Tribocatalytic Nitrogen Fixation Assisted by Active Nitrogen Atoms on the Surface of Si3N4 at Room Temperature

Ammonia synthesis by nitrogen and water reaction is essentially a process of nitrogen and hydrogen ion coupling, with electrons forming an N–H bond. In this paper, friction can continuously provide electrons and hydrogen ions in the catalytic reaction of Si3N4 to realize the nitrogen fixation process, so as to achieve high efficiency of friction catalytic nitrogen fixation at room temperature. For the direct nitrogen fixation of air and water to produce ammonia, the ammonia yield can reach 1273.4 μmol/g at 5 h, while the ammonia yield can reach 1865.2 μmol/g at 5 h under pure nitrogen and water nitrogen fixation. The rapid contact and separation between a PTFE rod, Si3N4 particles, and a glass reactor causes continuous positive and negative charge formation on the surface of Si3N4. The positive charges react with the sacrificial agent methanol and water to generate hydrogen ions, which not only consumes the positive charges, inhibits the recombination of positive and negative charges, and improves the utilization rate of electrons but also provides a large number of hydrogen ion sources for the reaction.
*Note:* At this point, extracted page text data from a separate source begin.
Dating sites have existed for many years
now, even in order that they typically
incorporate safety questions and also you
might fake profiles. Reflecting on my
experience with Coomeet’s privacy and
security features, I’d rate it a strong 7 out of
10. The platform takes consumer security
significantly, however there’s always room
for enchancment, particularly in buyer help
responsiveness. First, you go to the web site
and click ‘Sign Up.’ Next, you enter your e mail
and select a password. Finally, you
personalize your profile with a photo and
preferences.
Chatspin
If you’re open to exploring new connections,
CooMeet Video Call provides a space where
Based on the results of density functional theory (DFT) calculations, which indicate that silicon atoms on the surface of silicon nitride have no catalytic activity, while nitrogen atoms can effectively activate nitrogen molecules and catalyze the nitrogen fixation reaction, we designed a tribocatalysis process to continuously break the catalyst particles to expose more surface nitrogen atoms as active sites in situ to promote the nitrogen fixation reaction. In addition, the friction force can provide energy for the reaction in the instantaneous process, which is conducive to the activation of nitrogen molecules to promote the reaction, and together with the continuous charge provided by the friction process, it finally enables Si3N4 to catalyze nitrogen fixation efficiently at room temperature.